Je suis un garçon
persévérant. En cette rentrée littéraire 2015 sur les six cents romans
inédits annoncés, soit douze années de lecture à raison d'un
roman par semaine, j'en ai choisi quelques uns dont « Le livre
des Baltimore » de Joêl Dicker l'auteur du best seller « La
Vérité sur l'Affaire Harry Quebert. » vendu à plus de trois
millions d'exemplaires, toutes éditions confondues. Pour en avoir discuté avec ma libraire je
n'en avais pas gardé un souvenir extraordinaire. Elle non plus.
Revenons sur les faits :
« À New York, au printemps 2008, Marcus Goldman, jeune
écrivain à succès, est dans la tourmente: il est incapable
d'écrire le nouveau roman qu'il doit remettre à son éditeur d'ici
quelques mois. »
« Le délai est
près d'expirer quand soudain tout bascule pour lui : son ami et
ancien professeur d'université, Harry Quebert, l'un des écrivains
les plus respectés du pays, est rattrapé par son passé et se
retrouve accusé d avoir assassiné, en 1975, Nola Kellergan, une
jeune fille de 15 ans, avec qui il aurait eu une liaison. »
Sur le quatrième
couverture de mon édition de poche, la phrase de Bernard
Pivot m'avait apostrophé : « Si vous mettez le nez dans
ce gros roman, vous êtes fichu. Vous ne pourrez vous empêcher de
courir jusqu’à la six centième page. » Mon édition en
comptait huit cent cinquante quatre. Je me suis dit « merde !

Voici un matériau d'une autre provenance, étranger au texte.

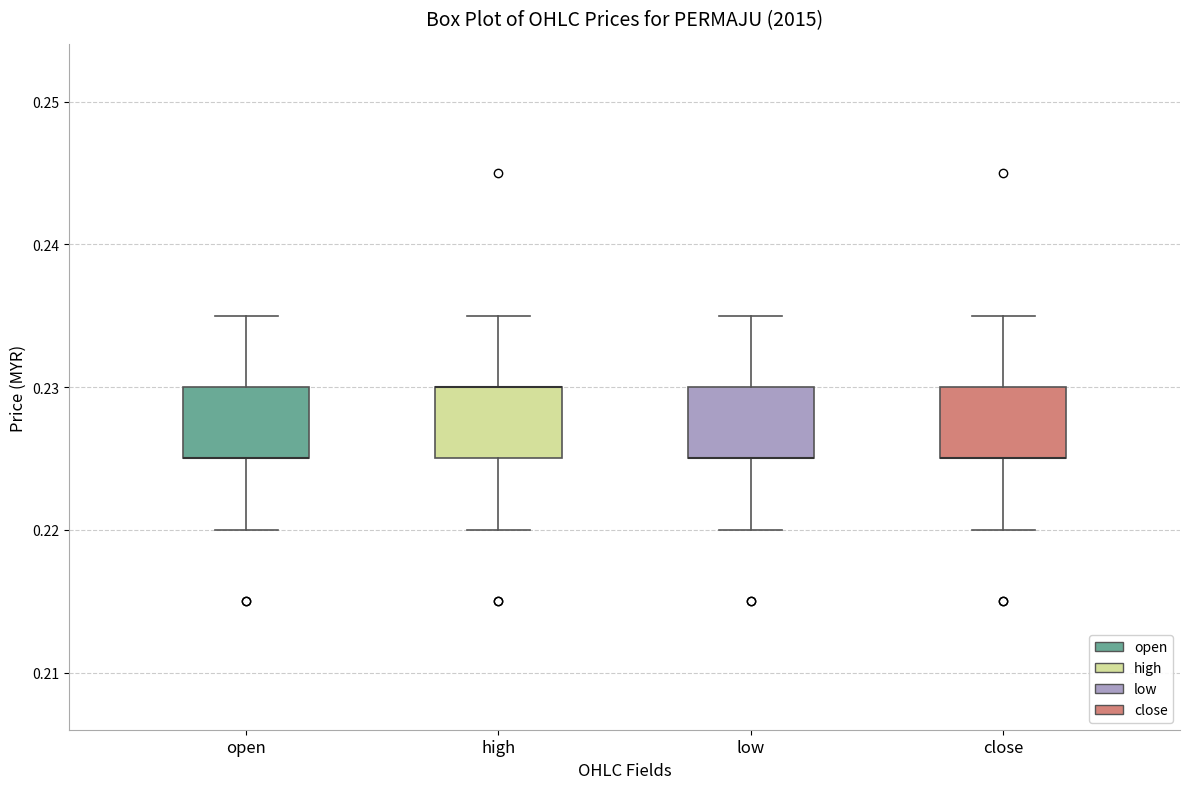

Reading left to right, transcribe this box plot: for each box, give where its median line is, the range the box spans, and where its two whiskers end, as read against the y-axis. The values are not printed on the chart, so give them approximately, as read against the axis.

open: median 0.225 (drawn on the box's lower edge), box 0.225 to 0.230, whiskers 0.220 to 0.235
high: median 0.230 (drawn on the box's upper edge), box 0.225 to 0.230, whiskers 0.220 to 0.235
low: median 0.225 (drawn on the box's lower edge), box 0.225 to 0.230, whiskers 0.220 to 0.235
close: median 0.225 (drawn on the box's lower edge), box 0.225 to 0.230, whiskers 0.220 to 0.235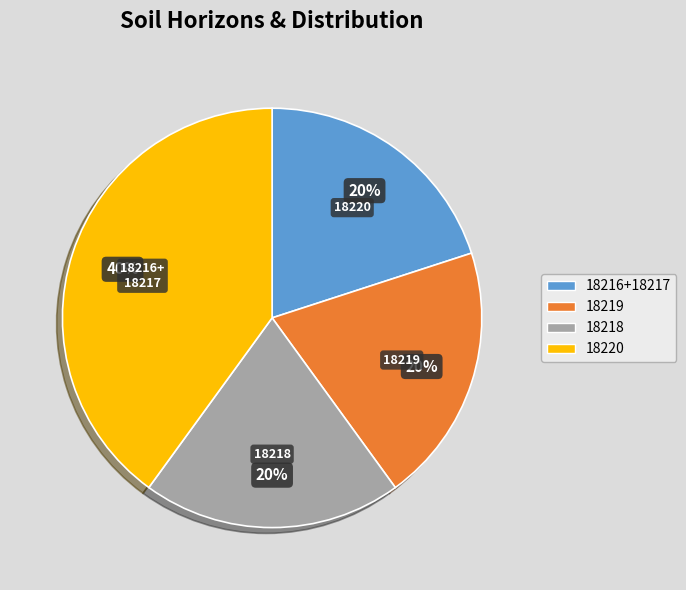

Does any single category account for the majority?

No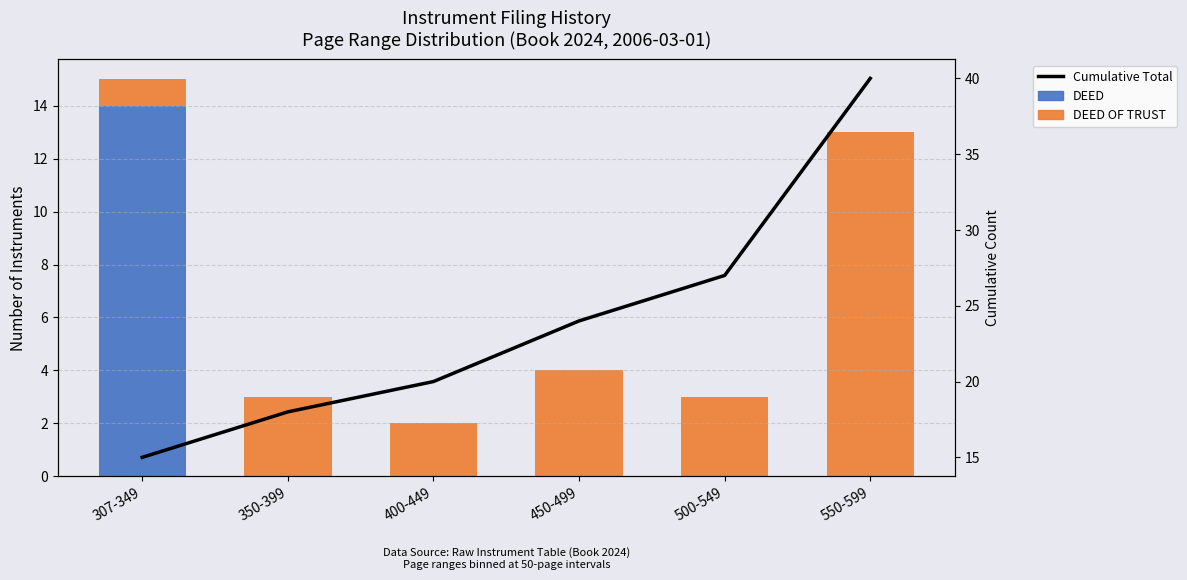

How many groups of bars are there?

6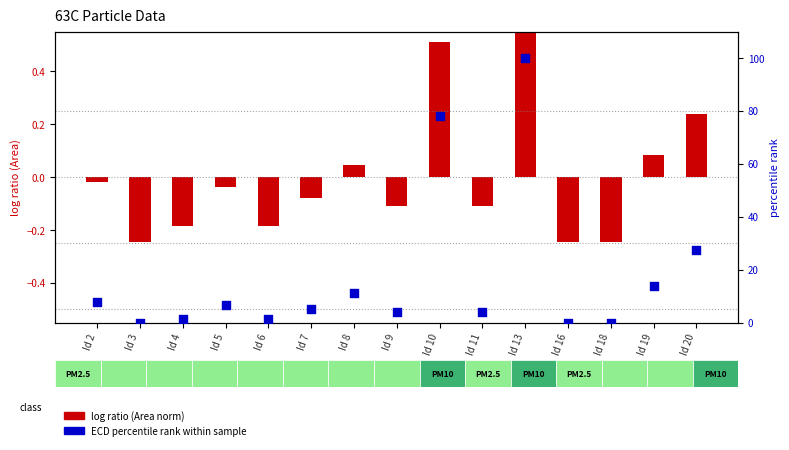

Which has a higher value, Id 7 or Id 18?

Id 7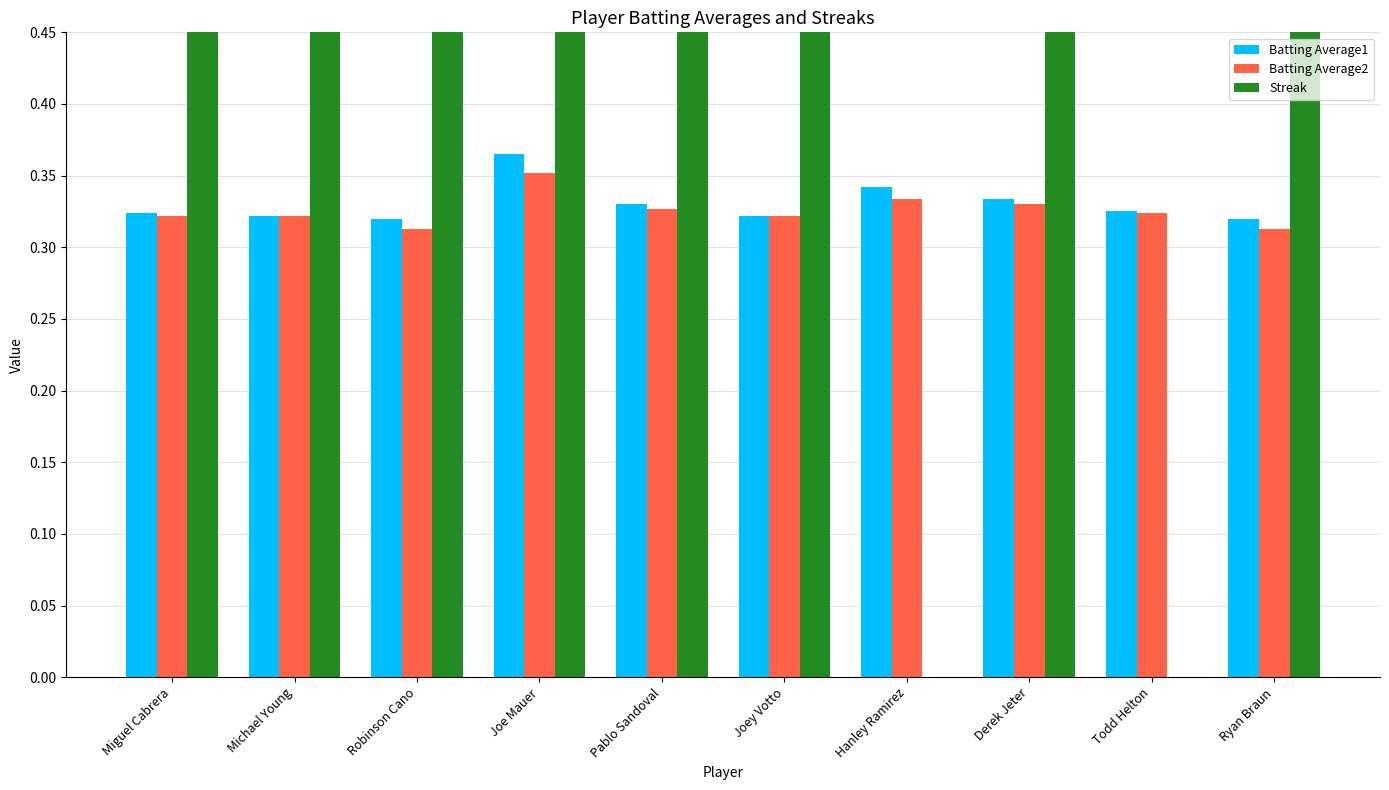

Reading left to right, what are all the values shown in this chart?

Batting Average1: Miguel Cabrera=0.3	Michael Young=0.3	Robinson Cano=0.3	Joe Mauer=0.4	Pablo Sandoval=0.3	Joey Votto=0.3	Hanley Ramirez=0.3	Derek Jeter=0.3	Todd Helton=0.3	Ryan Braun=0.3
Batting Average2: Miguel Cabrera=0.3	Michael Young=0.3	Robinson Cano=0.3	Joe Mauer=0.4	Pablo Sandoval=0.3	Joey Votto=0.3	Hanley Ramirez=0.3	Derek Jeter=0.3	Todd Helton=0.3	Ryan Braun=0.3
Streak: Miguel Cabrera=20.0	Michael Young=16.0	Robinson Cano=22.0	Joe Mauer=12.0	Pablo Sandoval=18.0	Joey Votto=4.0	Hanley Ramirez=0.0	Derek Jeter=4.0	Todd Helton=0.0	Ryan Braun=4.0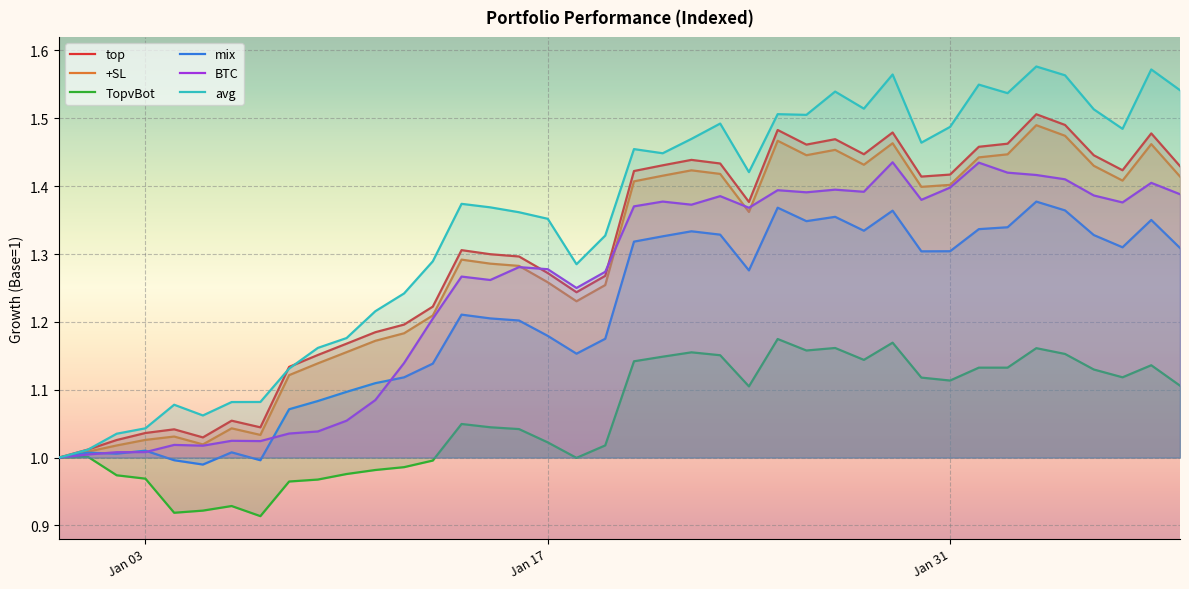

Reading left to right, what are all the values shown in this chart?

top: 1.0	1.0	1.0	1.0	1.0	1.0	1.1	1.0	1.1	1.2	1.2	1.2	1.2	1.2	1.3	1.3	1.3	1.3	1.2	1.3	1.4	1.4	1.4	1.4	1.4	1.5	1.5	1.5	1.4	1.5	1.4	1.4	1.5	1.5	1.5	1.5	1.4	1.4	1.5	1.4
+SL: 1.0	1.0	1.0	1.0	1.0	1.0	1.0	1.0	1.1	1.1	1.2	1.2	1.2	1.2	1.3	1.3	1.3	1.3	1.2	1.3	1.4	1.4	1.4	1.4	1.4	1.5	1.4	1.5	1.4	1.5	1.4	1.4	1.4	1.4	1.5	1.5	1.4	1.4	1.5	1.4
TopvBot: 1.0	1.0	1.0	1.0	0.9	0.9	0.9	0.9	1.0	1.0	1.0	1.0	1.0	1.0	1.0	1.0	1.0	1.0	1.0	1.0	1.1	1.1	1.2	1.2	1.1	1.2	1.2	1.2	1.1	1.2	1.1	1.1	1.1	1.1	1.2	1.2	1.1	1.1	1.1	1.1
mix: 1.0	1.0	1.0	1.0	1.0	1.0	1.0	1.0	1.1	1.1	1.1	1.1	1.1	1.1	1.2	1.2	1.2	1.2	1.2	1.2	1.3	1.3	1.3	1.3	1.3	1.4	1.3	1.4	1.3	1.4	1.3	1.3	1.3	1.3	1.4	1.4	1.3	1.3	1.4	1.3
BTC: 1.0	1.0	1.0	1.0	1.0	1.0	1.0	1.0	1.0	1.0	1.1	1.1	1.1	1.2	1.3	1.3	1.3	1.3	1.2	1.3	1.4	1.4	1.4	1.4	1.4	1.4	1.4	1.4	1.4	1.4	1.4	1.4	1.4	1.4	1.4	1.4	1.4	1.4	1.4	1.4
avg: 1.0	1.0	1.0	1.0	1.1	1.1	1.1	1.1	1.1	1.2	1.2	1.2	1.2	1.3	1.4	1.4	1.4	1.4	1.3	1.3	1.5	1.4	1.5	1.5	1.4	1.5	1.5	1.5	1.5	1.6	1.5	1.5	1.5	1.5	1.6	1.6	1.5	1.5	1.6	1.5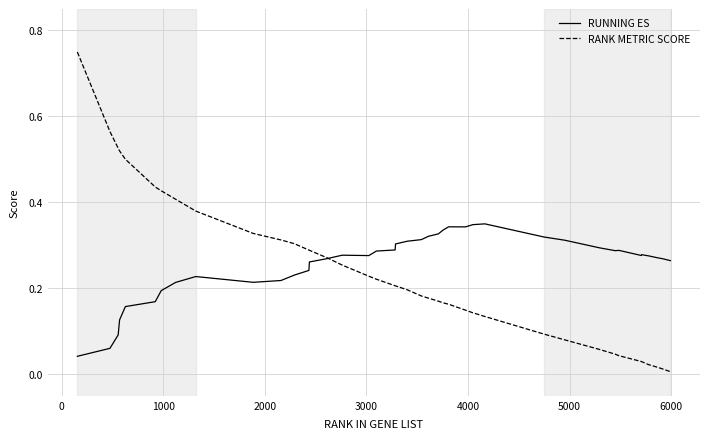

List the series in order of their peak value, lowest first.

RUNNING ES, RANK METRIC SCORE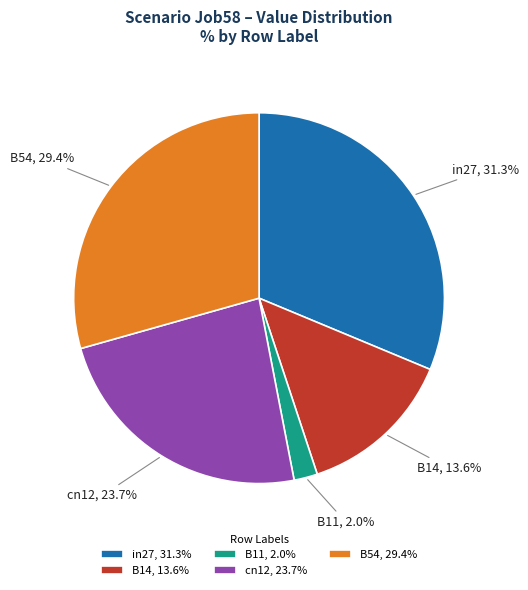

The B14 slice represents 1% of the pie. True or false?

False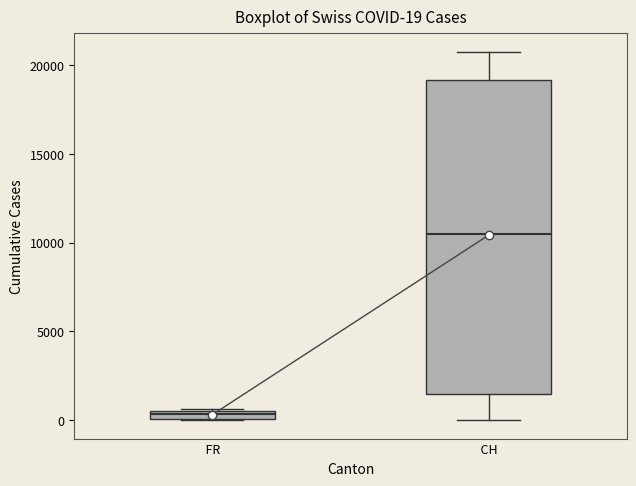

Which box's median line is the lowest?

FR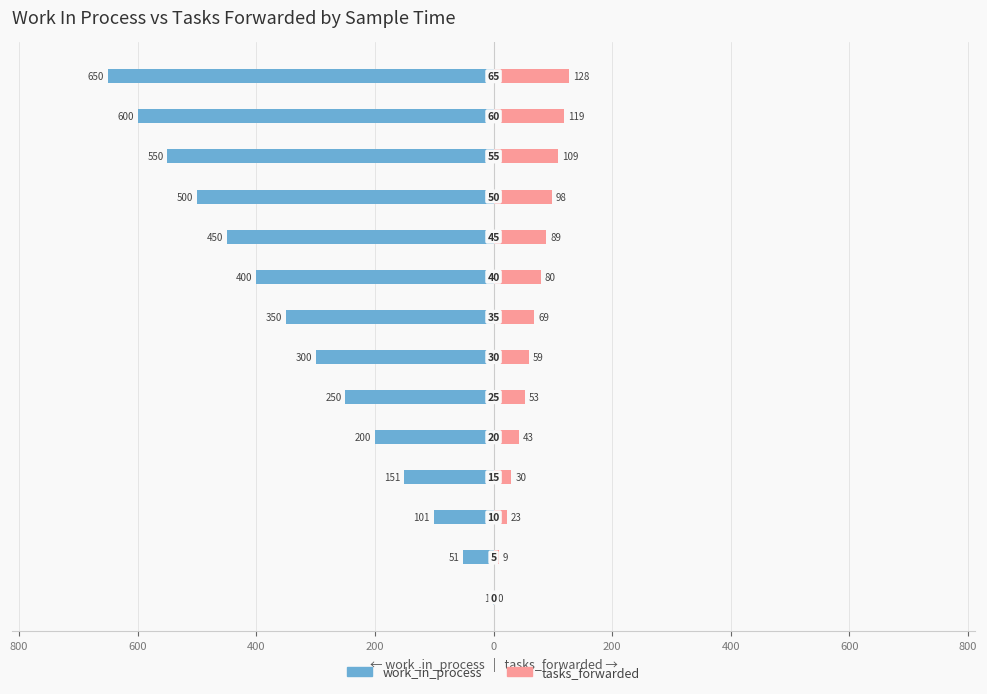

Reading right to left, what are all the values shown in this chart?

work_in_process: -650	-600	-550	-500	-450	-400	-350	-300	-250	-200	-151	-101	-51	-1
tasks_forwarded: 128	119	109	98	89	80	69	59	53	43	30	23	9	0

Bernard n'a pas fini le bouquin, avant de comprendre qu'il parlait de
l'édition originale en grand format. Quoi qu'il en soit en
m'attelant à ma lecture, j'ai couru, comme il me l'était demandé.
En bout de course, le livre refermé je me rendis aux vestiaires, enfilais un survêtement et
restais dubitatif. Tout d'abord « Les origines du mal »
ce roman dans le roman considéré comme un chef d’œuvre de la
littérature américaine avec des envolées lyriques telles que :
« « Ma tendre chérie, vous ne devez jamais mourir. Vous
êtes un ange. Les anges ne meurent jamais. Voyez comme je ne suis
jamais loin de vous. Séchez vos larmes, je vous en supplie ».
Heureusement que William Styron, l'auteur du Choix de Sophie et de La
Proie des flammes, n'était plus de ce monde pour lire pareilles
fadaises. Et moi de reprendre quitte à frôler le Nobel :
« Nola, je t'aime, tu m'aimes mais notre amour est impossible.»
avant de découvrir plus loin que Nola est habitée par sa mère et
de pointer un crucifix sur mon exemplaire en hurlant « Louisa,
bordel de merde sort du corps de Nola et qu'on en finisse ! ».
Tandis que nos académiciens rêvait au fil des pages à une
relation buccale avec Nola, spécialiste du genre, au même titre que
les jurés du Goncourt des lycéens ils octroyaient à ce roman parfois
indigeste et souvent laborieux deux prestigieux prix littéraires.
Je sais, je suis très
sévère avec ce roman qui a conquit un très large public ce qui est loin d'être le cas
pour bon nombre d'écrivains, mais comme le dit Harry à Marcus
« …écrire c'est comme boxer, mais c'est aussi comme courir
(…) si vous avez la force morale d'accomplir les longues courses,
sous la pluie, dans le froid, si vous avez la force de continuer
jusqu'au bout, d'y mettre toutes, tut votre cœur, et d'arriver à
votre but, alors vous serez capable d'écrire. Ne laissez jamais la
fatigue ni la peur vous en empêcher. »
Alors, j'avais couru
d'une foulée souple avant de connaître quelques difficultés
respiratoires et un début de point de coté en arrivant notamment à
la page sept cent quatre vingt cinq où, comme Lansdane, le chef de
la police d'état, je m'exclamais : « Perry...on ne peut
plus continuer. (…) D'abord c'était Quebert, après Caleb,
maintenant le père, ou le Bon Dieu. » A ce stade de l'enquête
après bien des révélations, manipulations, fausses pistes et coups
de théâtre j'étais comme lui. J'ai posé mon dossard sur le bureau
question de reprendre mon souffle, et jeté l'éponge avant le gong
final.
Joêl Dicker, La Vérité sur l'Affaire Harry Quebert, De Fallois Poche.